How, for example, is one meant to talk about Birthday, in which Bailey-Gates sits on the floor against a blank backdrop, naked and cradling a baby on the verge of tears. The makeup Bailey-Gates is wearing is striking but flawless, his head adorned with hair that cascades down to his shoulders. Describing Birthday in literal terms is simple enough, but to try and talk about it any further isn’t. Most would describe Bailey-Gates’ hair as feminine, their serene face too. Yet most would then describe their physique as masculine, before describing the act of cradling as maternal. The more we see-saw between rigid definitions, however, the more we realise it’s those very definitions that restrict our perception of who Bailey-Gates is in the photograph. The words we usually rely on feel superficial, inadequate to express the human in front of us. In turn, looking at Birthday evokes more questions about how we’ve been taught to look at others than about Bailey-Gates themselves.
Attempts to categorise Bailey-Gates’ photography too seem unconvincing. Some would say their photography feels neoclassical, some resoundingly of the present and some would say both. Others would look to the canon of photography and say that there are glimpses of Robert Mapplethorpe and Nan Goldin. But those descriptions soon come up short as well — accurate, but not entirely. Each bid to describe Bailey-Gates and the photographs in A Glint in the Kindling is taken, teased apart and gracefully tossed aside.
Instead, what Bailey-Gates invites us to do through A Glint in the Kindling is look without reaching for the terms we know.
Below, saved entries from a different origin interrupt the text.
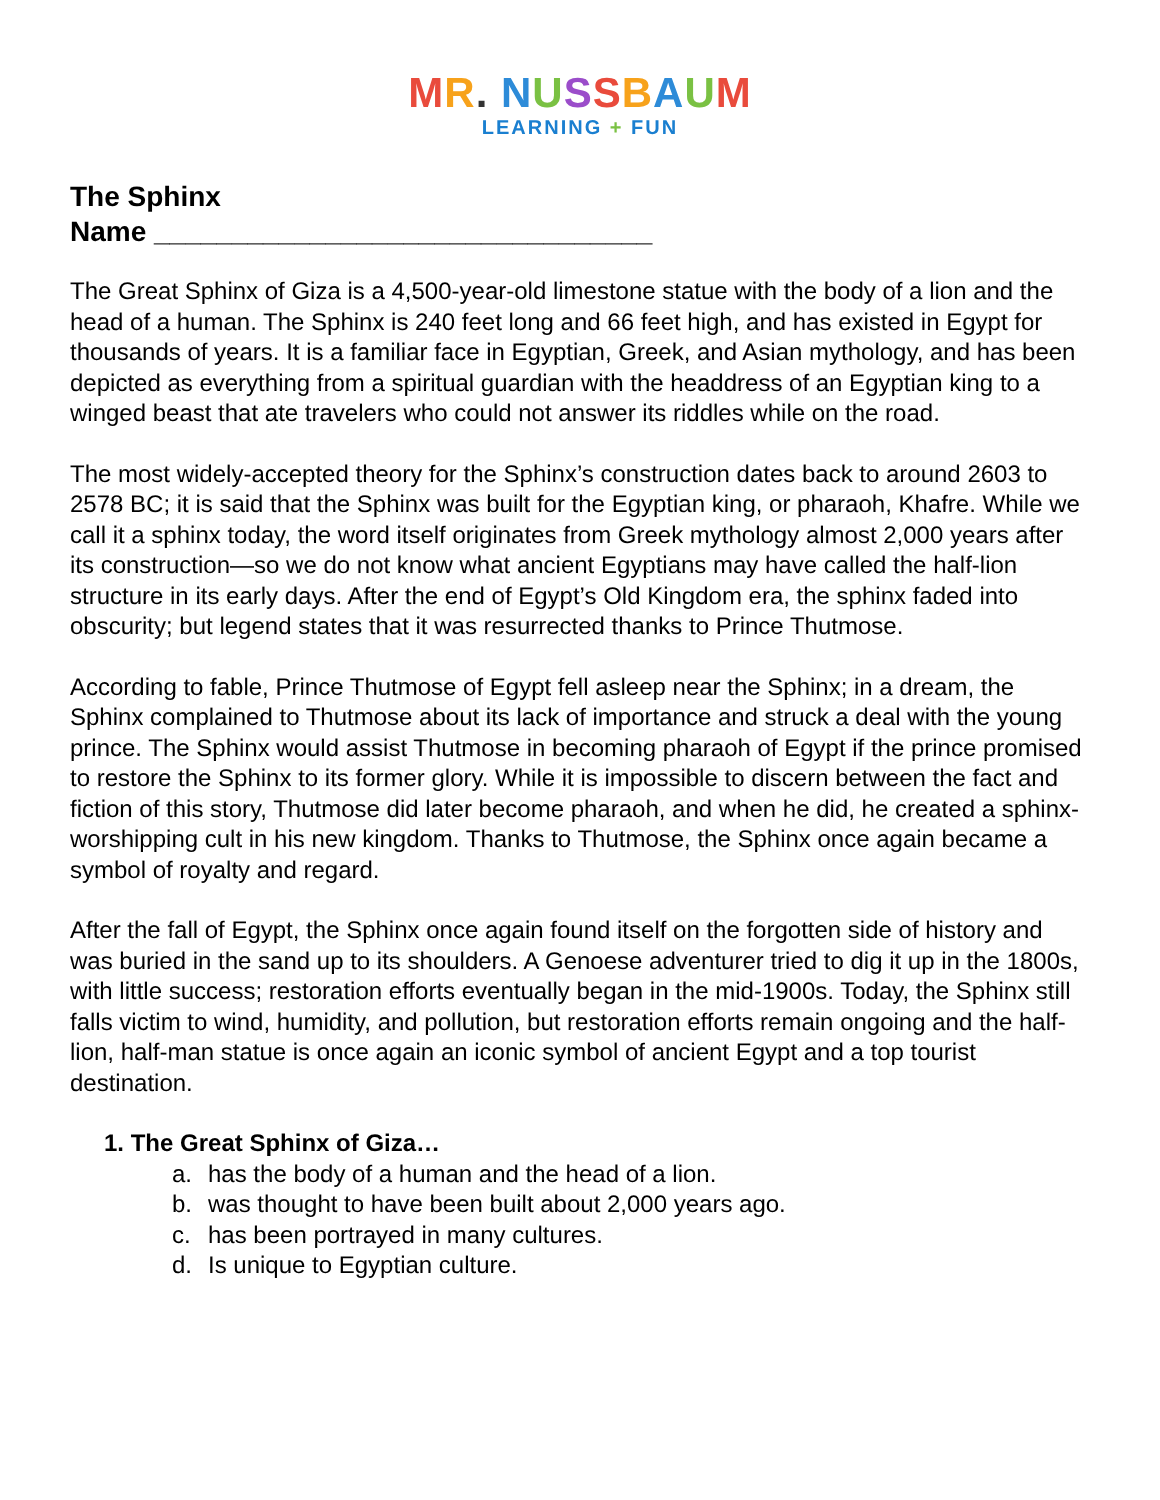MR. NUSSBAUM
LEARNING + FUN
The Sphinx
Name ________________________________
The Great Sphinx of Giza is a 4,500-year-old limestone statue with the body of a lion and the head of a human. The Sphinx is 240 feet long and 66 feet high, and has existed in Egypt for thousands of years. It is a familiar face in Egyptian, Greek, and Asian mythology, and has been depicted as everything from a spiritual guardian with the headdress of an Egyptian king to a winged beast that ate travelers who could not answer its riddles while on the road.
The most widely-accepted theory for the Sphinx’s construction dates back to around 2603 to 2578 BC; it is said that the Sphinx was built for the Egyptian king, or pharaoh, Khafre. While we call it a sphinx today, the word itself originates from Greek mythology almost 2,000 years after its construction—so we do not know what ancient Egyptians may have called the half-lion structure in its early days. After the end of Egypt’s Old Kingdom era, the sphinx faded into obscurity; but legend states that it was resurrected thanks to Prince Thutmose.
According to fable, Prince Thutmose of Egypt fell asleep near the Sphinx; in a dream, the Sphinx complained to Thutmose about its lack of importance and struck a deal with the young prince. The Sphinx would assist Thutmose in becoming pharaoh of Egypt if the prince promised to restore the Sphinx to its former glory. While it is impossible to discern between the fact and fiction of this story, Thutmose did later become pharaoh, and when he did, he created a sphinx-worshipping cult in his new kingdom. Thanks to Thutmose, the Sphinx once again became a symbol of royalty and regard.
After the fall of Egypt, the Sphinx once again found itself on the forgotten side of history and was buried in the sand up to its shoulders. A Genoese adventurer tried to dig it up in the 1800s, with little success; restoration efforts eventually began in the mid-1900s. Today, the Sphinx still falls victim to wind, humidity, and pollution, but restoration efforts remain ongoing and the half-lion, half-man statue is once again an iconic symbol of ancient Egypt and a top tourist destination.
1. The Great Sphinx of Giza…
a. has the body of a human and the head of a lion.
b. was thought to have been built about 2,000 years ago.
c. has been portrayed in many cultures.
d. Is unique to Egyptian culture.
They invite us to simply look, unfettered by expectations or tradition. They invite us to look at bodies that joyfully drift between definitions, that find agency and poise where others find ambiguity and that are attuned to each individual and each moment. Objects, postures, relationships, clothes and actions we have been told are exclusive to a few are here reclaimed by anyone.
In almost all of the photographs in A Glint in the Kindling, Bailey-Gates or his friends look towards the camera. We are met with self-assured gazes — direct, deliberate. Yet they are never biting. It’s this lack of hostility, furthered by the liberated bodies seen throughout the exhibition, that makes Bailey-Gates’ photographs so disarming. Even though they confront, transgress and dismantle, each time we look we’re warmly acknowledged by their gaze and invited to step into their worlds. At the same time, it is these same self-assured gazes that make it clear Bailey-Gates and their friends are unwavering in the face of cynicism and spite. They exist only for themselves and they are not trying to convince. For them, these worlds are already real. Importantly, however, these worlds are not removed from ours. They are one and the same, just seen differently.